WHAT YOU SHOULD DO ->
The entries shown below should be output exactly as they appear.

DATA ->
*** Block opens ***
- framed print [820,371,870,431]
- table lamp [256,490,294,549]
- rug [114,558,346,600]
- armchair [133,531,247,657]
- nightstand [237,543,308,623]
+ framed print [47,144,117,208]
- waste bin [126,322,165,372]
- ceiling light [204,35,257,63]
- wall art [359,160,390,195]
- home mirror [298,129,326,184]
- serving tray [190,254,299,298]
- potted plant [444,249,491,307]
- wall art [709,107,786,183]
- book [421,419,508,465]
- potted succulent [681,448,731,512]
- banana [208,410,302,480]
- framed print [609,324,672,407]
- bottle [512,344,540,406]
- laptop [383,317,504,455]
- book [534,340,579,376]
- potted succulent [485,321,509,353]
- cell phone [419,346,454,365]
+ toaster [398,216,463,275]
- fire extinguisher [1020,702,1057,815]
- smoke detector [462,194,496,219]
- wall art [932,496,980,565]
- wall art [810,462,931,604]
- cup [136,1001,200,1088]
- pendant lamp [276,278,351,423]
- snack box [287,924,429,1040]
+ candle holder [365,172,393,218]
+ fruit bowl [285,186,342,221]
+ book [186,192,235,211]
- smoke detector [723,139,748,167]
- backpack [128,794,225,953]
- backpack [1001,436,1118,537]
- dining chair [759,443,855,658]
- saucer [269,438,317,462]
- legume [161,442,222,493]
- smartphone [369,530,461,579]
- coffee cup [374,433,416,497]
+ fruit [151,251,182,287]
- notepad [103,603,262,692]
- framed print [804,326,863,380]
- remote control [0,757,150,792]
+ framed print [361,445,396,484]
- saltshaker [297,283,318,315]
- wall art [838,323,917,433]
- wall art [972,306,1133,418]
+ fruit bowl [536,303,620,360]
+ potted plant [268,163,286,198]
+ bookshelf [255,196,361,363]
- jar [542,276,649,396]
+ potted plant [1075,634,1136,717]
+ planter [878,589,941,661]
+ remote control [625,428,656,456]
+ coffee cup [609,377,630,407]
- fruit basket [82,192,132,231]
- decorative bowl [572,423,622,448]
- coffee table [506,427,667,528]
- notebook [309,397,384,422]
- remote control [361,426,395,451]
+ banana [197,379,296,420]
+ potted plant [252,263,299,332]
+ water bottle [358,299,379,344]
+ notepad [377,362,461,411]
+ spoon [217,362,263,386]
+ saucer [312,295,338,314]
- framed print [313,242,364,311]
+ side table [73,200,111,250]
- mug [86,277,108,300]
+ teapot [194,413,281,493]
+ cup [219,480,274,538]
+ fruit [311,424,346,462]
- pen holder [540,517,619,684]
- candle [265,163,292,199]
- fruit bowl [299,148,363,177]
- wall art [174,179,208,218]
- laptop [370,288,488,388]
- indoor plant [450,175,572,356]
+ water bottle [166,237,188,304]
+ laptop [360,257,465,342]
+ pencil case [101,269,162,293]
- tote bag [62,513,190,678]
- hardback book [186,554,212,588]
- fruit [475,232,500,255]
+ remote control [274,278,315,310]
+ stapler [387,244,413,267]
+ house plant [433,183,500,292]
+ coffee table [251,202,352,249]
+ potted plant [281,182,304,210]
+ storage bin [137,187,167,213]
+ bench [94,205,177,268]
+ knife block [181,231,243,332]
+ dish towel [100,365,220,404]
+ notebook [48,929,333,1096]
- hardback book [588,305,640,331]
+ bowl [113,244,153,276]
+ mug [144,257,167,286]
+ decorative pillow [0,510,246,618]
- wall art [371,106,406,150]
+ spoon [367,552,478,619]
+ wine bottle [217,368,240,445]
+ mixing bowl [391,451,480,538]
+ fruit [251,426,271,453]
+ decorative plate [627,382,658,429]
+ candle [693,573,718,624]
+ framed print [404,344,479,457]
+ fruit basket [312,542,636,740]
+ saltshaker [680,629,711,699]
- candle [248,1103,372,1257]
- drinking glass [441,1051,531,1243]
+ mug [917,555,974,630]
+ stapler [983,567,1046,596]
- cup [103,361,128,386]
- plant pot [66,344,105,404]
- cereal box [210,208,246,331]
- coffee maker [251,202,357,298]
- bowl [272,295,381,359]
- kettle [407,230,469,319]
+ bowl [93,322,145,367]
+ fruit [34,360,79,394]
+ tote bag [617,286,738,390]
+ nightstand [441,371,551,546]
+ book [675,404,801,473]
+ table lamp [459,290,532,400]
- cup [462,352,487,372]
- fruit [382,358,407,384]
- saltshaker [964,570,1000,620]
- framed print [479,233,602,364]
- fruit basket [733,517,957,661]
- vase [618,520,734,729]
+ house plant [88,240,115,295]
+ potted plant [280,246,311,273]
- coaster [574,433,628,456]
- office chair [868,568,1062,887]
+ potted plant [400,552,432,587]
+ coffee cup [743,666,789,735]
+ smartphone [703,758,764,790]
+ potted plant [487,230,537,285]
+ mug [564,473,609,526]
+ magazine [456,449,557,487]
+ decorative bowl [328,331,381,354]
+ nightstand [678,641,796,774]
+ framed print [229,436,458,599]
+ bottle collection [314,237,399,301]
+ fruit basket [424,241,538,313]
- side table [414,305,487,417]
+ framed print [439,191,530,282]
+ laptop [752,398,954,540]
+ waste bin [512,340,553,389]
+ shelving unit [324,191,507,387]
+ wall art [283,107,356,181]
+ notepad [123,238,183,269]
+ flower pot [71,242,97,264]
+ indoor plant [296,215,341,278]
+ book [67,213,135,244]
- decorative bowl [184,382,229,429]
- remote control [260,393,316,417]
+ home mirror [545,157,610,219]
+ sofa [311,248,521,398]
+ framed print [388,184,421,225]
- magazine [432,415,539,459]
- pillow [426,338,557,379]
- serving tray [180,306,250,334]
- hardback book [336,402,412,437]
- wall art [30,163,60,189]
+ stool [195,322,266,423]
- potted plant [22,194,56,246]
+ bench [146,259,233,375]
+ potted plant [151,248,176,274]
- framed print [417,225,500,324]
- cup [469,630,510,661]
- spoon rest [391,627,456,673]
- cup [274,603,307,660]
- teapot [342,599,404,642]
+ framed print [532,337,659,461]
*** Block closes ***
RESULT ->
- framed print [820,371,870,431]
- table lamp [256,490,294,549]
- rug [114,558,346,600]
- armchair [133,531,247,657]
- nightstand [237,543,308,623]
+ framed print [47,144,117,208]
- waste bin [126,322,165,372]
- ceiling light [204,35,257,63]
- wall art [359,160,390,195]
- home mirror [298,129,326,184]
- serving tray [190,254,299,298]
- potted plant [444,249,491,307]
- wall art [709,107,786,183]
- book [421,419,508,465]
- potted succulent [681,448,731,512]
- banana [208,410,302,480]
- framed print [609,324,672,407]
- bottle [512,344,540,406]
- laptop [383,317,504,455]
- book [534,340,579,376]
- potted succulent [485,321,509,353]
- cell phone [419,346,454,365]
+ toaster [398,216,463,275]
- fire extinguisher [1020,702,1057,815]
- smoke detector [462,194,496,219]
- wall art [932,496,980,565]
- wall art [810,462,931,604]
- cup [136,1001,200,1088]
- pendant lamp [276,278,351,423]
- snack box [287,924,429,1040]
+ candle holder [365,172,393,218]
+ fruit bowl [285,186,342,221]
+ book [186,192,235,211]
- smoke detector [723,139,748,167]
- backpack [128,794,225,953]
- backpack [1001,436,1118,537]
- dining chair [759,443,855,658]
- saucer [269,438,317,462]
- legume [161,442,222,493]
- smartphone [369,530,461,579]
- coffee cup [374,433,416,497]
+ fruit [151,251,182,287]
- notepad [103,603,262,692]
- framed print [804,326,863,380]
- remote control [0,757,150,792]
+ framed print [361,445,396,484]
- saltshaker [297,283,318,315]
- wall art [838,323,917,433]
- wall art [972,306,1133,418]
+ fruit bowl [536,303,620,360]
+ potted plant [268,163,286,198]
+ bookshelf [255,196,361,363]
- jar [542,276,649,396]
+ potted plant [1075,634,1136,717]
+ planter [878,589,941,661]
+ remote control [625,428,656,456]
+ coffee cup [609,377,630,407]
- fruit basket [82,192,132,231]
- decorative bowl [572,423,622,448]
- coffee table [506,427,667,528]
- notebook [309,397,384,422]
- remote control [361,426,395,451]
+ banana [197,379,296,420]
+ potted plant [252,263,299,332]
+ water bottle [358,299,379,344]
+ notepad [377,362,461,411]
+ spoon [217,362,263,386]
+ saucer [312,295,338,314]
- framed print [313,242,364,311]
+ side table [73,200,111,250]
- mug [86,277,108,300]
+ teapot [194,413,281,493]
+ cup [219,480,274,538]
+ fruit [311,424,346,462]
- pen holder [540,517,619,684]
- candle [265,163,292,199]
- fruit bowl [299,148,363,177]
- wall art [174,179,208,218]
- laptop [370,288,488,388]
- indoor plant [450,175,572,356]
+ water bottle [166,237,188,304]
+ laptop [360,257,465,342]
+ pencil case [101,269,162,293]
- tote bag [62,513,190,678]
- hardback book [186,554,212,588]
- fruit [475,232,500,255]
+ remote control [274,278,315,310]
+ stapler [387,244,413,267]
+ house plant [433,183,500,292]
+ coffee table [251,202,352,249]
+ potted plant [281,182,304,210]
+ storage bin [137,187,167,213]
+ bench [94,205,177,268]
+ knife block [181,231,243,332]
+ dish towel [100,365,220,404]
+ notebook [48,929,333,1096]
- hardback book [588,305,640,331]
+ bowl [113,244,153,276]
+ mug [144,257,167,286]
+ decorative pillow [0,510,246,618]
- wall art [371,106,406,150]
+ spoon [367,552,478,619]
+ wine bottle [217,368,240,445]
+ mixing bowl [391,451,480,538]
+ fruit [251,426,271,453]
+ decorative plate [627,382,658,429]
+ candle [693,573,718,624]
+ framed print [404,344,479,457]
+ fruit basket [312,542,636,740]
+ saltshaker [680,629,711,699]
- candle [248,1103,372,1257]
- drinking glass [441,1051,531,1243]
+ mug [917,555,974,630]
+ stapler [983,567,1046,596]
- cup [103,361,128,386]
- plant pot [66,344,105,404]
- cereal box [210,208,246,331]
- coffee maker [251,202,357,298]
- bowl [272,295,381,359]
- kettle [407,230,469,319]
+ bowl [93,322,145,367]
+ fruit [34,360,79,394]
+ tote bag [617,286,738,390]
+ nightstand [441,371,551,546]
+ book [675,404,801,473]
+ table lamp [459,290,532,400]
- cup [462,352,487,372]
- fruit [382,358,407,384]
- saltshaker [964,570,1000,620]
- framed print [479,233,602,364]
- fruit basket [733,517,957,661]
- vase [618,520,734,729]
+ house plant [88,240,115,295]
+ potted plant [280,246,311,273]
- coaster [574,433,628,456]
- office chair [868,568,1062,887]
+ potted plant [400,552,432,587]
+ coffee cup [743,666,789,735]
+ smartphone [703,758,764,790]
+ potted plant [487,230,537,285]
+ mug [564,473,609,526]
+ magazine [456,449,557,487]
+ decorative bowl [328,331,381,354]
+ nightstand [678,641,796,774]
+ framed print [229,436,458,599]
+ bottle collection [314,237,399,301]
+ fruit basket [424,241,538,313]
- side table [414,305,487,417]
+ framed print [439,191,530,282]
+ laptop [752,398,954,540]
+ waste bin [512,340,553,389]
+ shelving unit [324,191,507,387]
+ wall art [283,107,356,181]
+ notepad [123,238,183,269]
+ flower pot [71,242,97,264]
+ indoor plant [296,215,341,278]
+ book [67,213,135,244]
- decorative bowl [184,382,229,429]
- remote control [260,393,316,417]
+ home mirror [545,157,610,219]
+ sofa [311,248,521,398]
+ framed print [388,184,421,225]
- magazine [432,415,539,459]
- pillow [426,338,557,379]
- serving tray [180,306,250,334]
- hardback book [336,402,412,437]
- wall art [30,163,60,189]
+ stool [195,322,266,423]
- potted plant [22,194,56,246]
+ bench [146,259,233,375]
+ potted plant [151,248,176,274]
- framed print [417,225,500,324]
- cup [469,630,510,661]
- spoon rest [391,627,456,673]
- cup [274,603,307,660]
- teapot [342,599,404,642]
+ framed print [532,337,659,461]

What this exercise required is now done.